Bei Verwendung einer (unwirksamen) unbefristeten Fortgeltungsklausel in einem von ihm vorformulierten Angebot zum Kauf einer Immobilie handelt der Zentral- bzw. Vollzugsnotar amtspflichtwidrig, wenn er ohne vorherige Abklärung des Willens der Käufer in Bezug auf das weitere Vorgehen im Rahmen der ihm obliegenden "betreuenden" Belehrung die Annahme der Verkäuferin beurkundet und den Kaufvertrag vollzieht, insbesondere, indem er die Fälligkeit des Kaufpreises gegenüber den Käufern bestätigt. Da die haftungsausfüllende Kausalität dieser Pflichtverletzung für den eingetretenen Kaufpreisschaden feststeht, betrifft die hypothetische Frage, ob dieser auch bei pflichtgemäßem Verhalten des beklagten Notars entstanden wäre, weil die Urkundsbeteiligten ungeachtet der ihnen gegenüber offengelegten Zweifel an der fortbestehenden Wirksamkeit ihres Angebots an dem Abschluss des Kaufvertrags festgehalten hätten, eine im Rahmen des haftungsausfüllenden Zurechnungszusammenhangs zu beachtende Reserveursache, für die der Notar nachweispflichtig ist.

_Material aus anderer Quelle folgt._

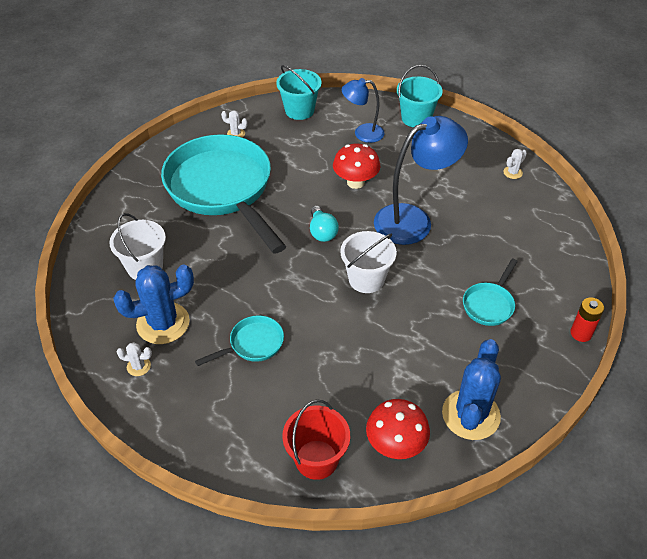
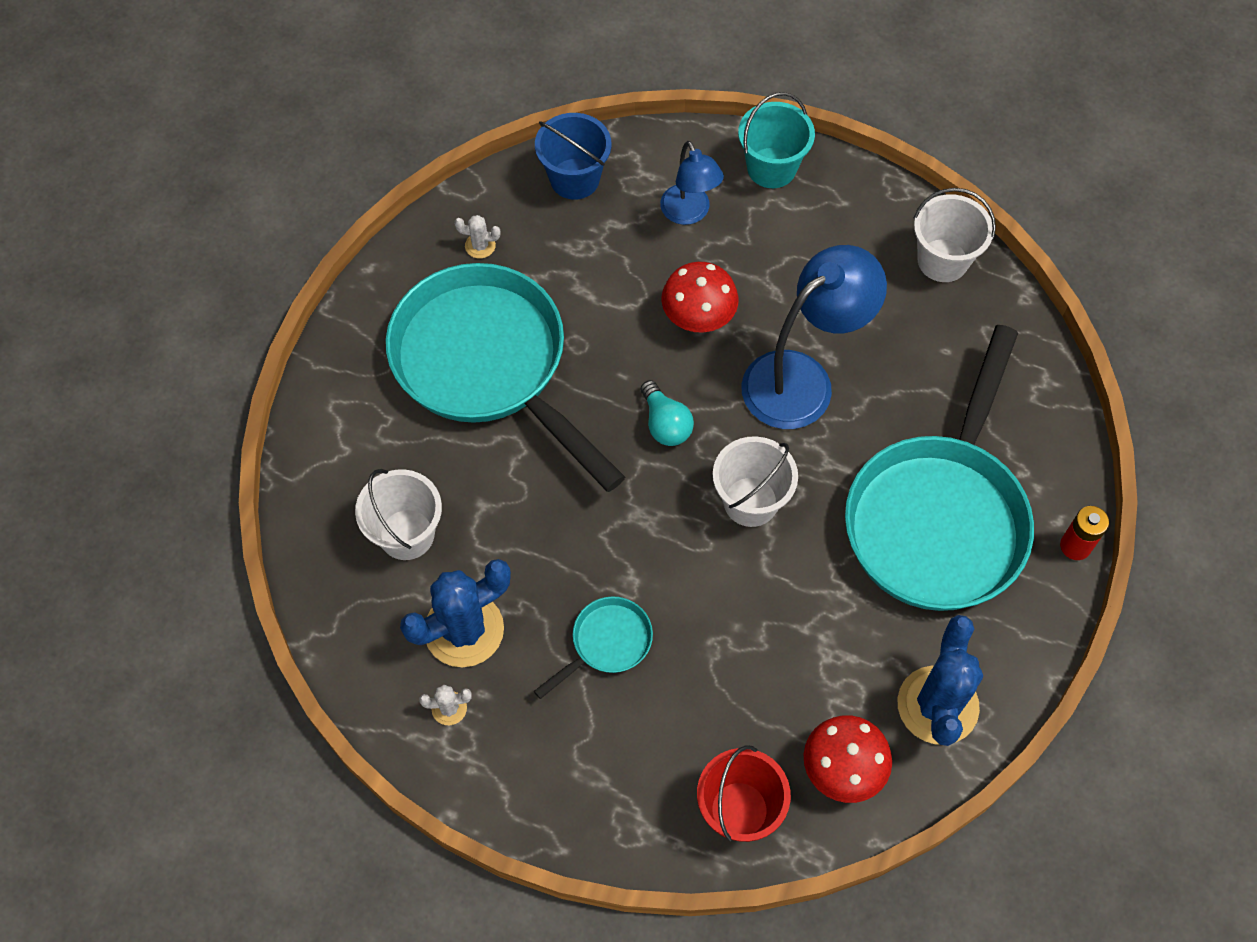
camera: 10 degrees left, 15 degrees up
turquoise bucket [276,65,322,120] -> blue bucket [535,113,611,200]
blue lamp [342,78,384,143] -> blue lamp turned 105 degrees counterclockwise [660,141,724,225]
turquoise pan [463,258,518,326] -> turquoise pan [845,325,1034,611], size x2.40
white cactus [503,149,527,179] -> white bucket [913,188,996,282]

Der Rechtsfehler des OLG ist auch entscheidungserheblich. Zwar hat es die Vorinstanz aufgrund der durchgeführten Beweisaufnahme für "sehr viel wahrscheinlicher" gehalten, dass die Kläger auf eine Belehrung des Beklagten hin eine erneute Vertragserklärung abgegeben hätten, als dass der Wohnungskauf nicht abgewickelt worden und der geltend gemachte Kaufpreisschaden nicht entstanden wäre. Dieser (nur) vergleichenden Betrachtung lässt sich indes nicht zweifelsfrei entnehmen, dass das Berufungsgericht es auch bei zutreffender Verortung der Beweislast auf Seiten des beklagten Notars in einem dem Beweismaß des § 287 ZPO entsprechenden Sinne als ganz überwiegend wahrscheinlich und damit als erwiesen angesehen hätte, dass die Kläger auf Hinweis zur Beseitigung der Rechtsunsicherheit ein neues Kaufangebot abgegeben hätten.